Fiscalização do MP fecha 21 pontos de venda de açaí

O Procon fixou prazo de 30 dias para os batedores se regularizarem

Uma fiscalização solicitada pelo Ministério Público do Estado do Pará (MPPA) no município de Cametá interditou 21 pontos de venda de açaí. As vistorias foram feitas na terça (5) e quarta-feira (6), e se deram após a Promotoria do município ter emitido uma recomendação aos comerciantes de solicitando a adoção de medidas manipulação, preparação, armazenamento, distribuição, transporte, exposição à venda ou entrega do açaí. As medidas deveriam atender às condições higiênicos-sanitárias exigidas pelo órgão de Vigilância Sanitária (Visa).

A ação, entitulada “Dia D” foi conjunta entre Promotoria de Cametá, Visa, Secretaria Municipal de Agricultura (Seagri)/SIM, Procon e Polícia Militar. As irregularidades encontradas foram: ausência de licença de funcionamento da Vigilância Sanitária; ausência de equipamento de branqueamento – técnica obrigatória e fundamental para a retirada das impurezas, insetos e outros resíduos que ficam na superfície do fruto; ausência de precificação e do Código de Defesa do Consumidor no comércio.

Na oportunidade, a Visa lavrou autos de infração e o Procon, autos de constatação, onde fixou prazo de 30 dias para os batedores se regularizarem.

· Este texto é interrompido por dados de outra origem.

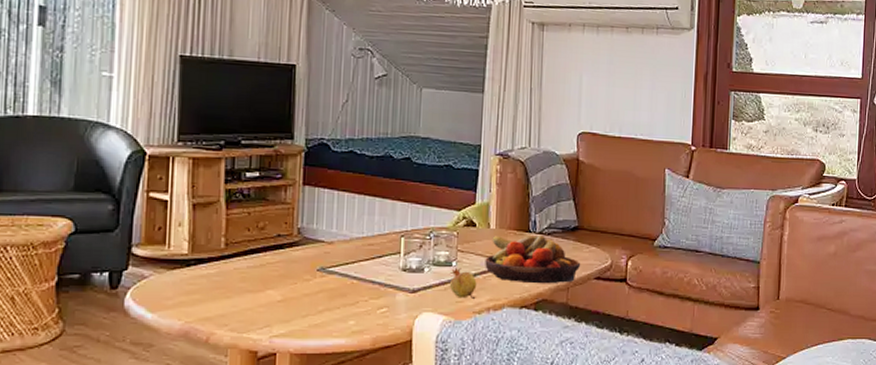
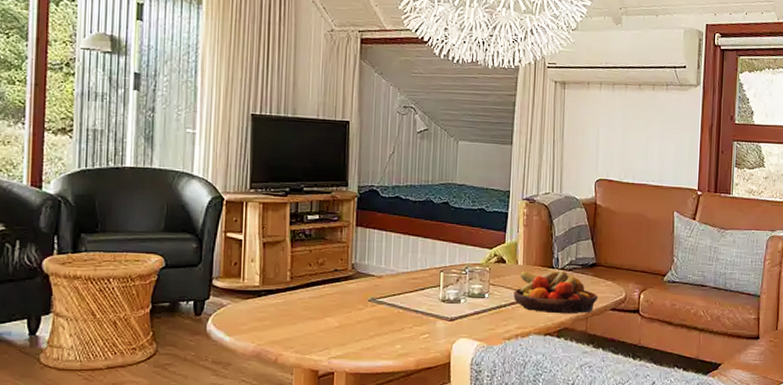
fruit: present [449,267,477,299] -> none [482,298,507,327]

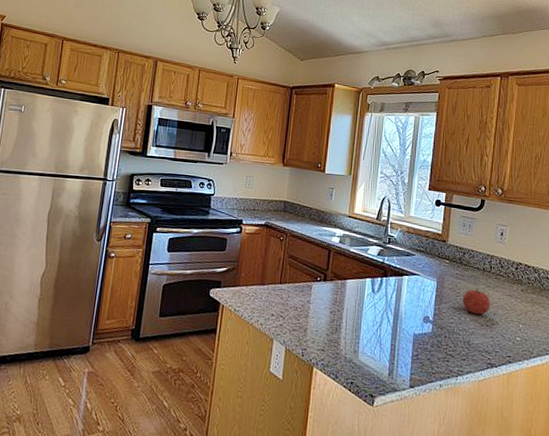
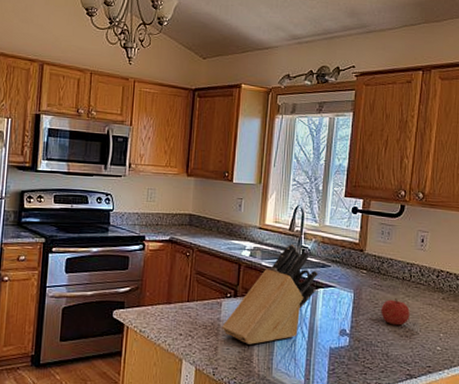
knife block: none [311,232,404,327] -> present [222,243,319,344]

Após a fiscalização, os representantes e fiscais dos órgãos envolvidos se reuniram com os batedores artesanais de açaí no salão do Tribunal de Júri, no fórum da comarca de Cametá. Os batedores foram informados sobre a importância de adequar os estabelecimentos locais às normas legais e orientados os sobre o processo de regularização e desinterdição das batedeiras de açaí.

“A ação fiscalizatória desenvolvida se mostrou fundamental a uma das etapas de combate da incidência de proliferação da doença de chagas na cidade de Cametá, que detém alto índice de contaminação”, disse a promotora Gruchenhka Freire. A promotora de Cametá afirma que será necessária a colaboração da população cametaense no sentido de consumir açaí somente dos locais que detêm o selo de qualidade.


“A ação repressiva procura coibir a comercialização indevida do fruto do açaí, impróprio ao consumo, sendo necessária a continuação da fiscalização em massa, já que na cidade de Cametá contamos com cerca de duzentos pontos de batedeiras artesanais de açaí”, completa.